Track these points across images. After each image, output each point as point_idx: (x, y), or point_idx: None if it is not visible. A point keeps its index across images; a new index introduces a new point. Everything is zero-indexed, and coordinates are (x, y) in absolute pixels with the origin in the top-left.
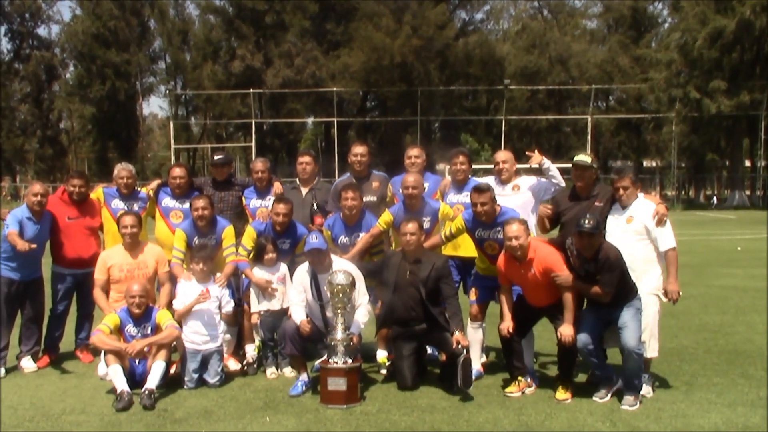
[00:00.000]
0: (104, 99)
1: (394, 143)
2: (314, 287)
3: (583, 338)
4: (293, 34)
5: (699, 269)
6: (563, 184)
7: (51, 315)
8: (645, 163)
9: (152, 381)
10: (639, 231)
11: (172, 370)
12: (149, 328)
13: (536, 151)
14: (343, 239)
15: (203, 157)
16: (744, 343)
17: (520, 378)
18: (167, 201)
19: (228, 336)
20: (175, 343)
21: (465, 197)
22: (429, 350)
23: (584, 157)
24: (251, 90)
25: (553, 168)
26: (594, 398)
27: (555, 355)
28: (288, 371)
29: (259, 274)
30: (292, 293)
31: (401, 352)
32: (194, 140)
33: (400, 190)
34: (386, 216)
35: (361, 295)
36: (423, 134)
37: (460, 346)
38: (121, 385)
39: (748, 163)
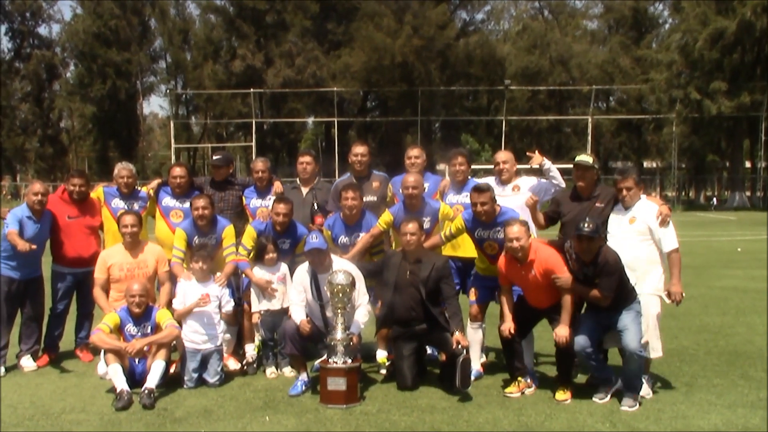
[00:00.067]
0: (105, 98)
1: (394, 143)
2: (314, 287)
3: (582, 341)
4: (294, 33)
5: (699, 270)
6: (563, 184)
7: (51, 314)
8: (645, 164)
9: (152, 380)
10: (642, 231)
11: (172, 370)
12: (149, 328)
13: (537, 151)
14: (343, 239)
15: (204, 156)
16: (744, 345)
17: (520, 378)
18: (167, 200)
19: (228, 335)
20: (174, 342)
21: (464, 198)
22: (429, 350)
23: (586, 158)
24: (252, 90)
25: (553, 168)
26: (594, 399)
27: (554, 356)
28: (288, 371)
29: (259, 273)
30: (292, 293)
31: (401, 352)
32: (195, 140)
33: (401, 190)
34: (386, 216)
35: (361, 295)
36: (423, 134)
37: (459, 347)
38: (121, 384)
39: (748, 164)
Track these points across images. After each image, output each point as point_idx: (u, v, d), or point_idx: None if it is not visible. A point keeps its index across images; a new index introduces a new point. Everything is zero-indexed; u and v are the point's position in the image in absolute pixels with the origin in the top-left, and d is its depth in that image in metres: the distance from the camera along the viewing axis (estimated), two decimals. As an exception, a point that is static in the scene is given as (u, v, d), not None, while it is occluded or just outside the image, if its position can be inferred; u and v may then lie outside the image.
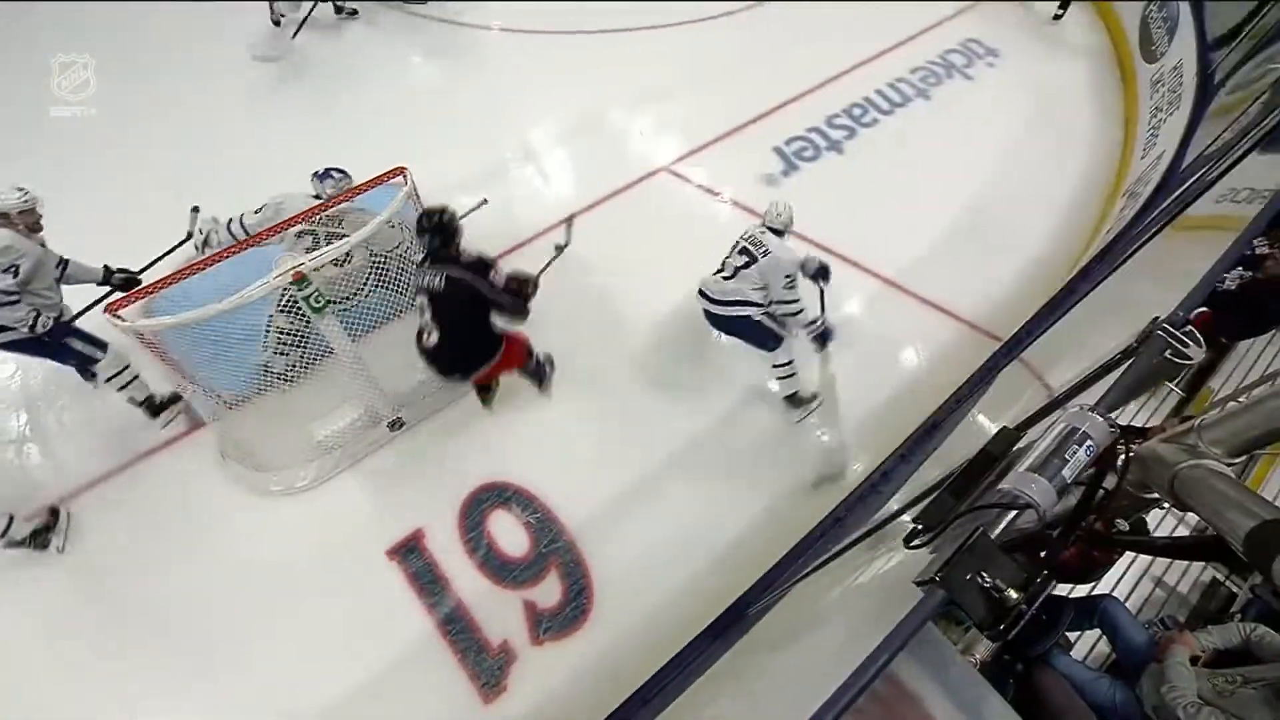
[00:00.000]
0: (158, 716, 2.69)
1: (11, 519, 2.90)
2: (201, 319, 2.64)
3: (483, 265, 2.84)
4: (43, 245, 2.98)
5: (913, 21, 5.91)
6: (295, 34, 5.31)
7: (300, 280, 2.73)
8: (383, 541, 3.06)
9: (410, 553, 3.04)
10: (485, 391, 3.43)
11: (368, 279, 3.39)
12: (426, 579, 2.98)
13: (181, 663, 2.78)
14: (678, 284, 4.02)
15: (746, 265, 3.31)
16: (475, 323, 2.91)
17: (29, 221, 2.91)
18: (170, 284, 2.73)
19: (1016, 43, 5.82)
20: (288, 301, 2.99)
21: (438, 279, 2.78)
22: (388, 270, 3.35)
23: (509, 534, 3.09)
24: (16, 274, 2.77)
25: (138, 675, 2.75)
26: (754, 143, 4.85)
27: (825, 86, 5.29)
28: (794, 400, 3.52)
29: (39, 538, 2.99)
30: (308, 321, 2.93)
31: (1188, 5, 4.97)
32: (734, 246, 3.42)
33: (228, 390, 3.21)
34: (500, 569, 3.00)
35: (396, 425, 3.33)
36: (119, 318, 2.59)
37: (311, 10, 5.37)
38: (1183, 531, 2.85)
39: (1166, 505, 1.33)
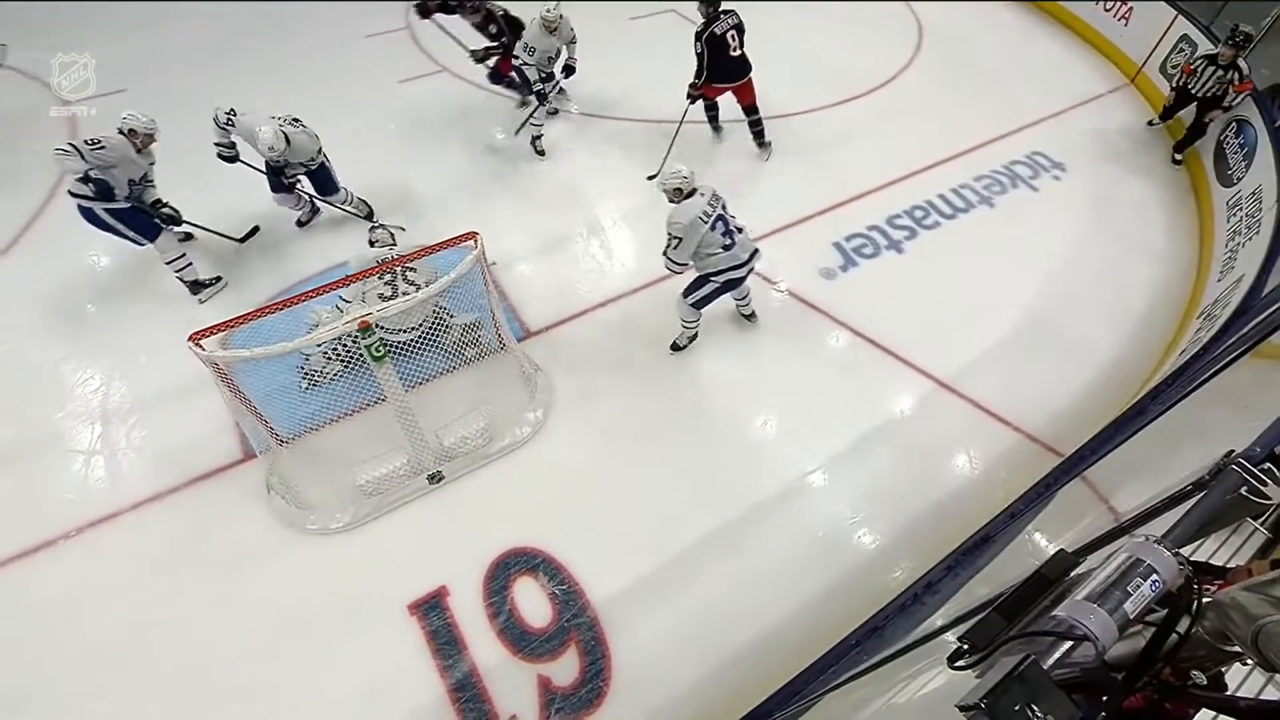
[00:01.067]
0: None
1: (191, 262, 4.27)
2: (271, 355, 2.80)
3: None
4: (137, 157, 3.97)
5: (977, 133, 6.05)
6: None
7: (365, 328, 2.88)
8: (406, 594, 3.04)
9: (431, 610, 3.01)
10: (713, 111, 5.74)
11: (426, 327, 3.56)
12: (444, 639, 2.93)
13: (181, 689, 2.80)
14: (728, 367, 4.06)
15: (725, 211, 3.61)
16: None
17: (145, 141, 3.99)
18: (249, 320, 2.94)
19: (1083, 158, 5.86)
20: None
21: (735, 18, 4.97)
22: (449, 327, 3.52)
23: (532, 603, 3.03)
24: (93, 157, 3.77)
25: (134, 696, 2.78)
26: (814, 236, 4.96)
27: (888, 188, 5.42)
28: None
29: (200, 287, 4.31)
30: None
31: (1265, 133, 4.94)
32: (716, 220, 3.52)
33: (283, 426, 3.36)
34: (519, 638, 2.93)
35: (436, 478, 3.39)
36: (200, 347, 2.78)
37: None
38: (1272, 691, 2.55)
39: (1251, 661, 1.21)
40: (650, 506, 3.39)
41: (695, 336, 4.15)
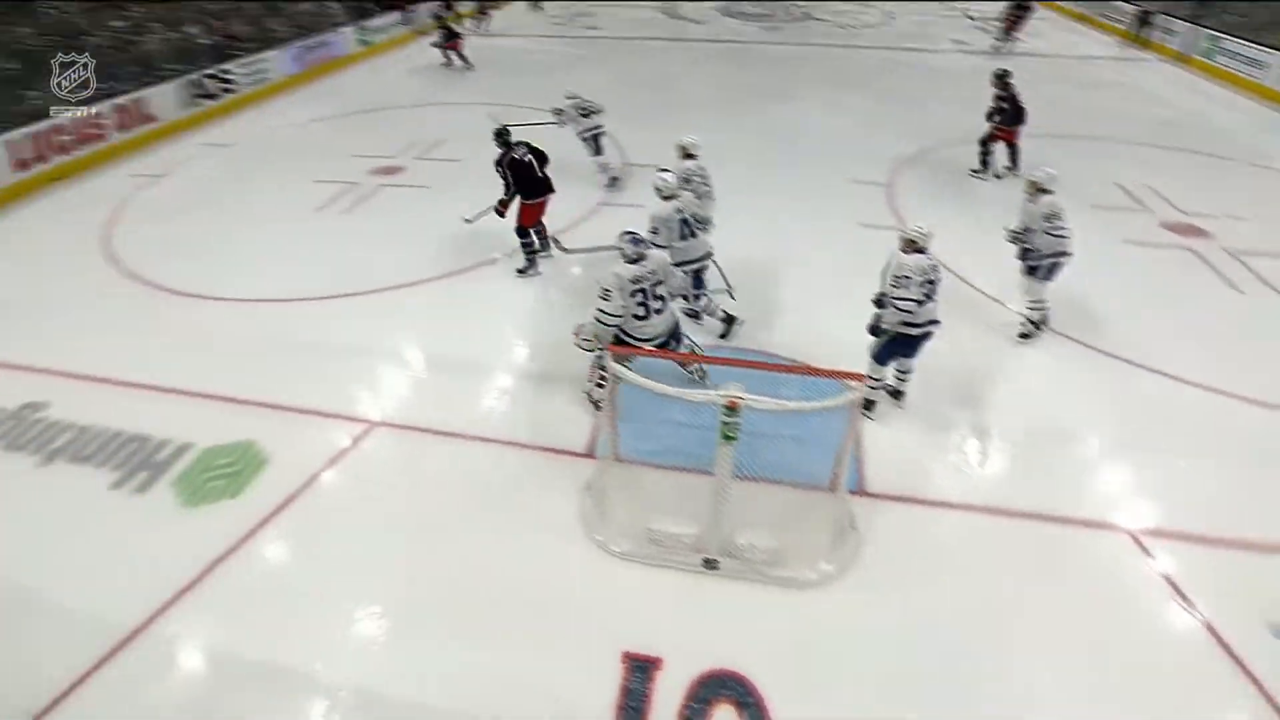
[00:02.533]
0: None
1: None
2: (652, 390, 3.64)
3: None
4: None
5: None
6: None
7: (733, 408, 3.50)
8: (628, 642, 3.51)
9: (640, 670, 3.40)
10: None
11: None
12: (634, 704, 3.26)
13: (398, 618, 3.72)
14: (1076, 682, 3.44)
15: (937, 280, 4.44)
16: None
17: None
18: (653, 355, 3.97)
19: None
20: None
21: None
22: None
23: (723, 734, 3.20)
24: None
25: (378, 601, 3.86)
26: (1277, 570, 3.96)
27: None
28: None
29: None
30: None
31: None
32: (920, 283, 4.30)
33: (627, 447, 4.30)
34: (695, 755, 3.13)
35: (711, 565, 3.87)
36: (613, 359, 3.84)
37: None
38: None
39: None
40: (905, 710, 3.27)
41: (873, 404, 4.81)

■ ■ ■ ■

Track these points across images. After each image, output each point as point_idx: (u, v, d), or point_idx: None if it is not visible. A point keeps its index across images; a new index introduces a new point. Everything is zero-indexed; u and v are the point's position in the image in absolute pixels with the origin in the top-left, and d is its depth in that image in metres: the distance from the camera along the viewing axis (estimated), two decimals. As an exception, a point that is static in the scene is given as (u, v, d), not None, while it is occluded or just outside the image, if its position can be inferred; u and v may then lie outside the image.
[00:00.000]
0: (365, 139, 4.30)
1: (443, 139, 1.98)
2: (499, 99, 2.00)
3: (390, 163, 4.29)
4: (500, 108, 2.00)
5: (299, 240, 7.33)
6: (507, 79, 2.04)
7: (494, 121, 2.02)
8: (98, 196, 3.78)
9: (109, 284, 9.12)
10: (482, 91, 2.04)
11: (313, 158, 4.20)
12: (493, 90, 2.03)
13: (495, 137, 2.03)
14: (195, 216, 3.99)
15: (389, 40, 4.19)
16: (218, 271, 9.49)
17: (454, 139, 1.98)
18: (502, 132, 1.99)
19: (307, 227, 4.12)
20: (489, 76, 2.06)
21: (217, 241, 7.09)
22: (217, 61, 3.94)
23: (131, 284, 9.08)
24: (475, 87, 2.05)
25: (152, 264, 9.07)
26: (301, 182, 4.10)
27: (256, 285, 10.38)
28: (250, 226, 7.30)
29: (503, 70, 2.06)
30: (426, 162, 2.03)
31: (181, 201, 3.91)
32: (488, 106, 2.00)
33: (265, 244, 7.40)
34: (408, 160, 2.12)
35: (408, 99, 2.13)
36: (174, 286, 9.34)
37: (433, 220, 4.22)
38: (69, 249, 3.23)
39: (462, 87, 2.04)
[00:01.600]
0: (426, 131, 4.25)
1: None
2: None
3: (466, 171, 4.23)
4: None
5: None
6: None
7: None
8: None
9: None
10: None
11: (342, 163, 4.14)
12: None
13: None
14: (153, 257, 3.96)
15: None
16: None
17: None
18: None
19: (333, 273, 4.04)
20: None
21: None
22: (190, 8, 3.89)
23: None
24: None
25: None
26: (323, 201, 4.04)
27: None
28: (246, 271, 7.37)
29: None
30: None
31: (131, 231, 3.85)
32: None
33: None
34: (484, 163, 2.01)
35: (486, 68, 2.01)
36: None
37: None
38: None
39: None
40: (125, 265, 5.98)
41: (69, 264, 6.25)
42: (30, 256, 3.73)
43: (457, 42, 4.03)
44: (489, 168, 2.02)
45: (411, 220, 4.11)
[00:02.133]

■ ■ ■ ■

» Problem to work on
From the entries above, extract only the lines running from the one containing "5: (299, 240, 7.33)" through the one containing "20: (489, 76, 2.06)", inclusive.

» Exercise solution
5: (299, 240, 7.33)
6: (507, 79, 2.04)
7: (494, 121, 2.02)
8: (98, 196, 3.78)
9: (109, 284, 9.12)
10: (482, 91, 2.04)
11: (313, 158, 4.20)
12: (493, 90, 2.03)
13: (495, 137, 2.03)
14: (195, 216, 3.99)
15: (389, 40, 4.19)
16: (218, 271, 9.49)
17: (454, 139, 1.98)
18: (502, 132, 1.99)
19: (307, 227, 4.12)
20: (489, 76, 2.06)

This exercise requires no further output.